The name alone rends breath from Allen’s lungs, brings tears to his tired eyes, hurts him a way not much else has - a pain of the heart, of the soul, bypassing every emotional wall he's ever tried to build to crash into him with all the force of ship to rocky shore. Seeing her soul (His soul? Their soul.) weeping, desperate not to be seen, not to be revealed, was one of the saddest things he’d ever seen - a person so devastated at the thought of being forgotten that they’d rather stay dead, simply to hold a piece of Kanda’s heart forever. It's love in its purest form; cruel and selfish and all-consuming. He doesn't blame Alma in the least - Allen wishes he loved someone that much.
As he is now, the only love he knows is drenched in guilt and responsibility, pain and suffering, loss and loneliness. If he could love like Alma did, like Kanda does, things might be different. Maybe he wouldn't hate himself so much.
Maybe it would be okay to let himself be loved, adored, needed. (He wants, wants, wants that.)
He watches the man in question resting, leaning against the cream wall with Mugen held close, and thinks that it may not matter what he wants. Kanda’s always been the kind of person that hates asking for permission, that prefers to act rather than faff about and wait for things to happen, and when it comes to emotions, no one can dictate what another person feels.

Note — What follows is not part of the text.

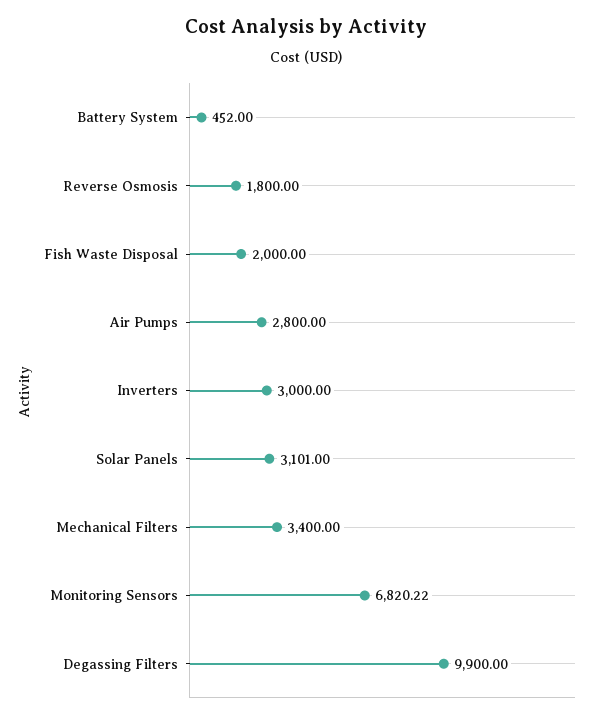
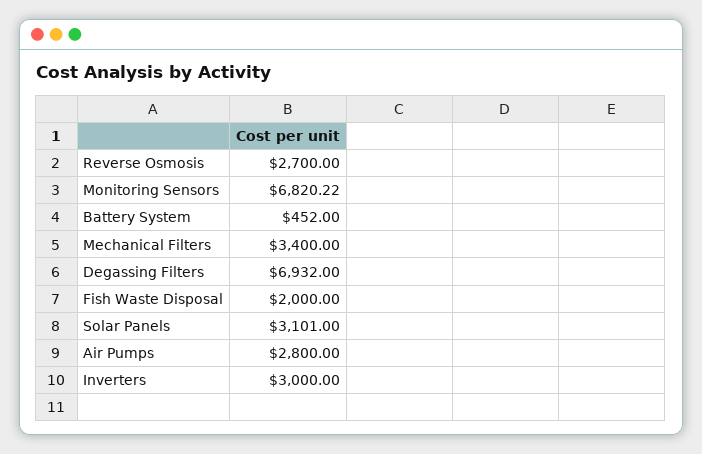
Reverse Osmosis: 1800 -> 2700
Degassing Filters: 9900 -> 6932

If Kanda doesn't already love him, he's on his way to it - those dark eyes saw in him something Allen understands but can't quite explain; he physically felt the ways in which Kanda reveres him, cherishes him, glorifies him, and it's terrifying and horrible and he hates it and he needs it (and hates that he needs it). Like an itch he won't let himself scratch, he aches and craves and can't stop obsessing over the potential in Kanda’s touch.
But Allen knows that he, like everything else, cannot defy the natural order of things. He, too, will end (and it will be soon).